Mas a realidade é menos romântica. O país não está em crise porque o BC mantém juros altos; está em dificuldade porque o governo gasta mais do que pode, promete mais do que arrecada e ignora as restrições do próprio orçamento. É o reino da dominância fiscal, quando a política de gastos subordina a política monetária, forçando o BC a reagir para evitar que a inflação fuja do controle.
Nos anos 1980, o Brasil conheceu o resultado disso: a hiperinflação. O Plano Real corrigiu o rumo; houve separação institucional rigorosa entre Tesouro e Banco Central para que a economia se estabilizasse. Desde então, cada tentativa de reverter essa separação terminou em desastre. A memória, porém, é um bem escasso na política, como demonstra a fala da ministra, a qual não é um mero tropeço conceitual, mas o retorno de um pensamento econômico que parece ter parado em 1987. Há, no petismo contemporâneo, uma saudade implícita do Estado onipotente, capaz de imprimir dinheiro, tabelar preços e mandar o BC baixar juros na marra. É saudosismo travestido de justiça social. Há um problema. A matemática, essa reacionária implacável, não tem ideologia. Dívida cresce com gasto descontrolado, não com declarações de intenção. Juros sobem quando o risco aumenta, não quando a ministra reclama. E a inflação, essa senhora que não perdoa governos sentimentais, volta sempre que a disciplina fiscal é substituída por discursos indignados.
Gleisi Hoffmann, ao tentar dar uma lição de economia a Armínio Fraga, acabou revelando a própria carência de fundamentos. Acusou o Banco Central de ser a causa da dívida, quando o BC é apenas o bombeiro tentando apagar o incêndio provocado pela gastança. Criticou a Selic como se fosse instrumento de castigo, quando ela é, na verdade, o termômetro que mede o grau de irresponsabilidade fiscal. Sejamos sensatos: Gleisi confundiu a tesoura com o termômetro e ainda quis dar bronca no enfermeiro. Quem não distingue, estando em posto de mando, gasto de juro devia ser proibido de falar em economia em público.
O fato é que a confusão conceitual virou método. O discurso político prefere a caricatura à complexidade. Se o BC mantém juros altos, é por terrorismo fiscal; se o governo gasta além da conta, é por justiça social. Assim, o país segue num eterno círculo vicioso: quem avisa é acusado de pessimista e/ou de sádico; quem ignora a aritmética posa de humanista.

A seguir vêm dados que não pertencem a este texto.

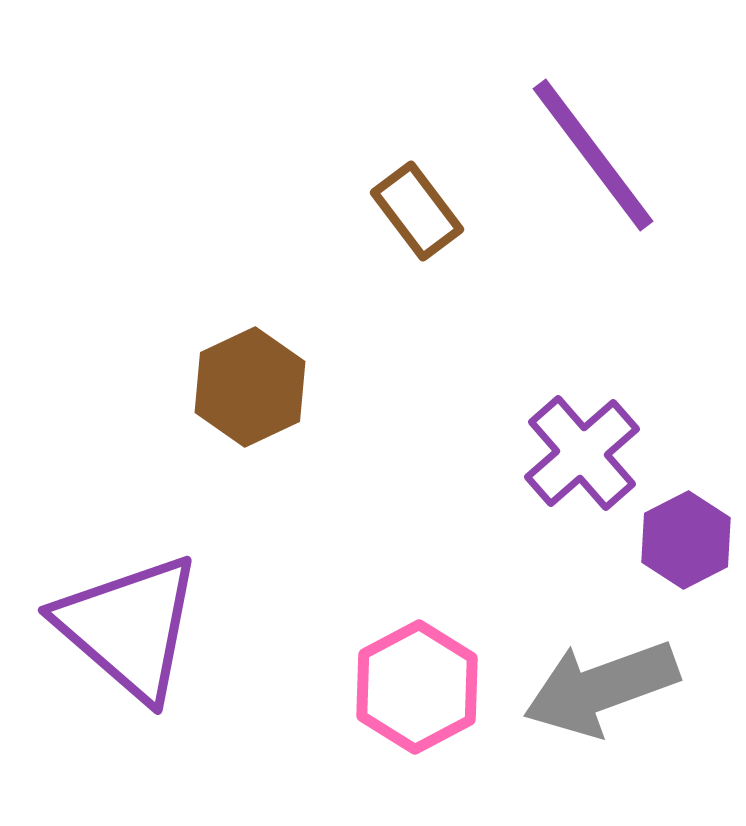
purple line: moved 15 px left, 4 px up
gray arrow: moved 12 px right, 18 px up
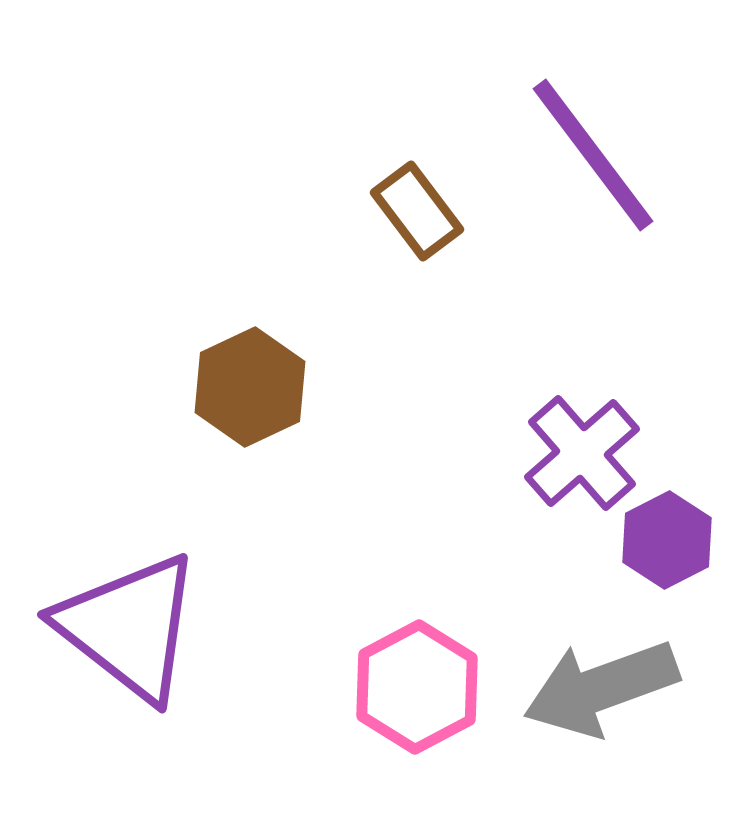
purple hexagon: moved 19 px left
purple triangle: rotated 3 degrees counterclockwise
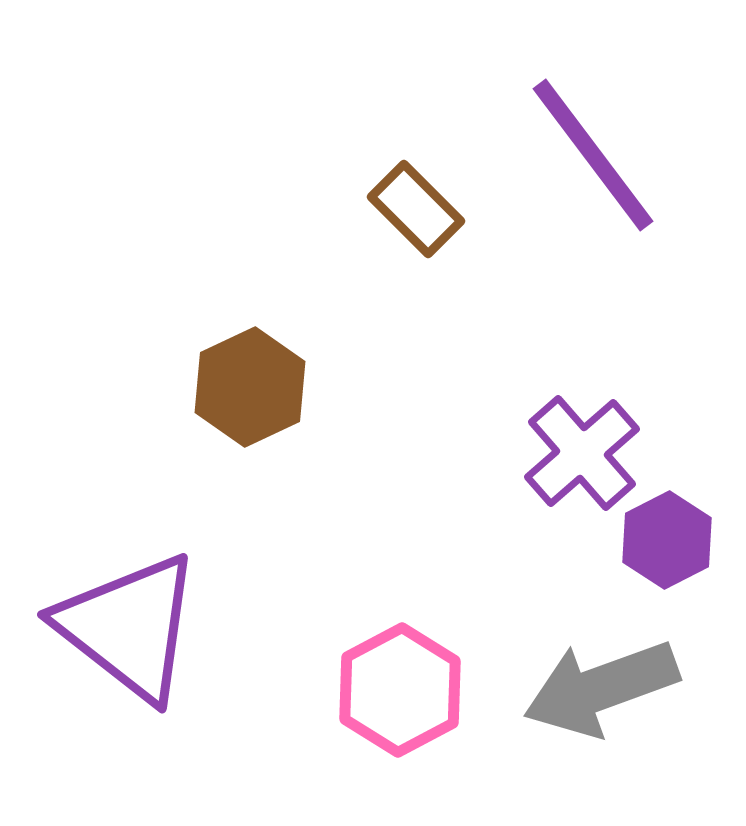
brown rectangle: moved 1 px left, 2 px up; rotated 8 degrees counterclockwise
pink hexagon: moved 17 px left, 3 px down
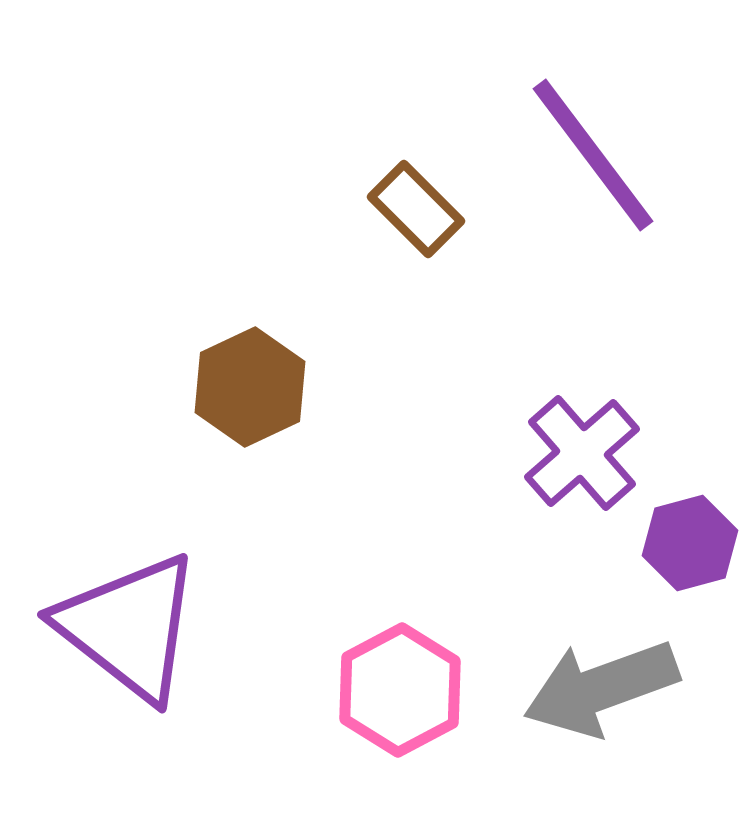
purple hexagon: moved 23 px right, 3 px down; rotated 12 degrees clockwise
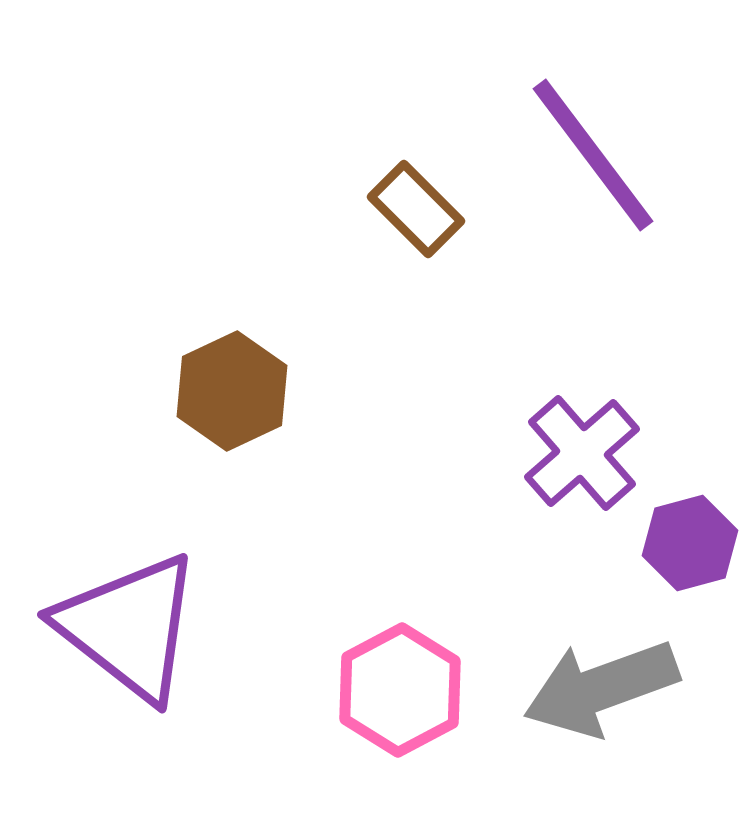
brown hexagon: moved 18 px left, 4 px down
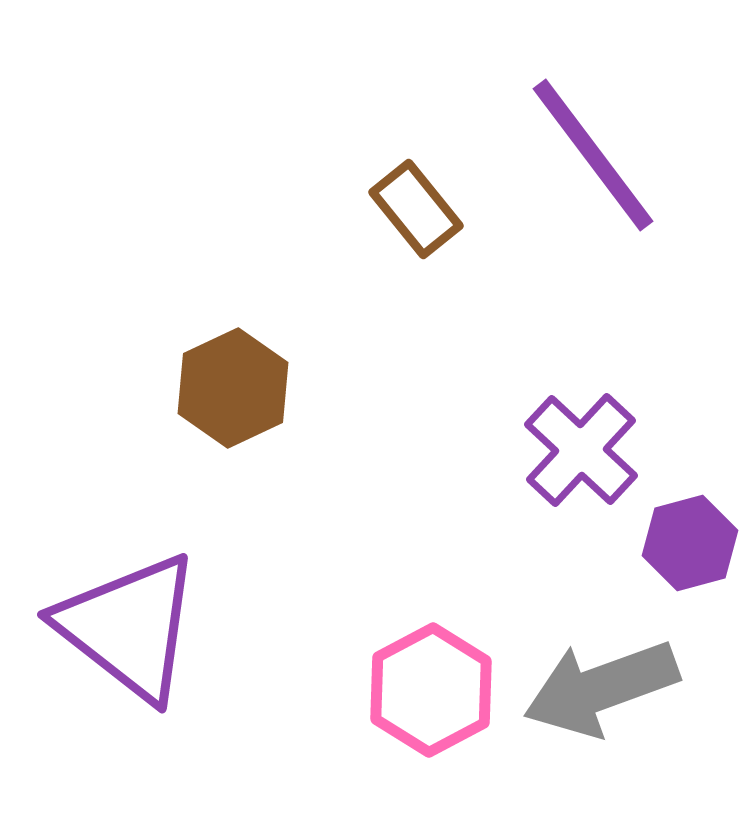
brown rectangle: rotated 6 degrees clockwise
brown hexagon: moved 1 px right, 3 px up
purple cross: moved 1 px left, 3 px up; rotated 6 degrees counterclockwise
pink hexagon: moved 31 px right
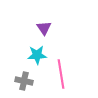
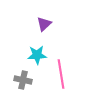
purple triangle: moved 4 px up; rotated 21 degrees clockwise
gray cross: moved 1 px left, 1 px up
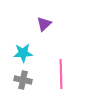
cyan star: moved 14 px left, 2 px up
pink line: rotated 8 degrees clockwise
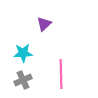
gray cross: rotated 36 degrees counterclockwise
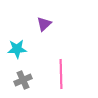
cyan star: moved 6 px left, 4 px up
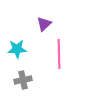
pink line: moved 2 px left, 20 px up
gray cross: rotated 12 degrees clockwise
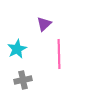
cyan star: rotated 24 degrees counterclockwise
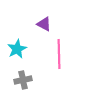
purple triangle: rotated 49 degrees counterclockwise
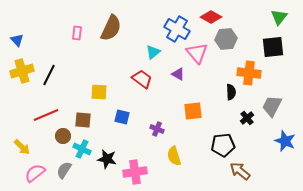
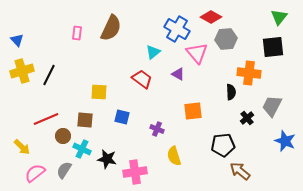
red line: moved 4 px down
brown square: moved 2 px right
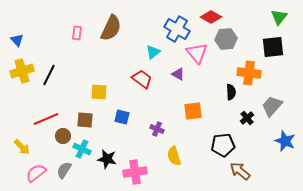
gray trapezoid: rotated 15 degrees clockwise
pink semicircle: moved 1 px right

No fim, o argumento de Gleisi cai por terra justamente porque erra o alvo. Armínio Fraga pode ter muitos defeitos, mas não é ele quem define o Orçamento, nem quem expande despesas obrigatórias, nem quem promete déficit zero enquanto aumenta gasto corrente. O problema, portanto, não é o “cavalo de pau” que Fraga propõe – é o carro desgovernado que o governo insiste em dirigir. E, enquanto Gleisi aponta o dedo para o retrovisor, o país segue acelerando rumo ao penhasco fiscal, com Haddad no volante, Lula no banco de trás e o Banco Central, de cinto apertado, tentando evitar que o tombo seja fatal.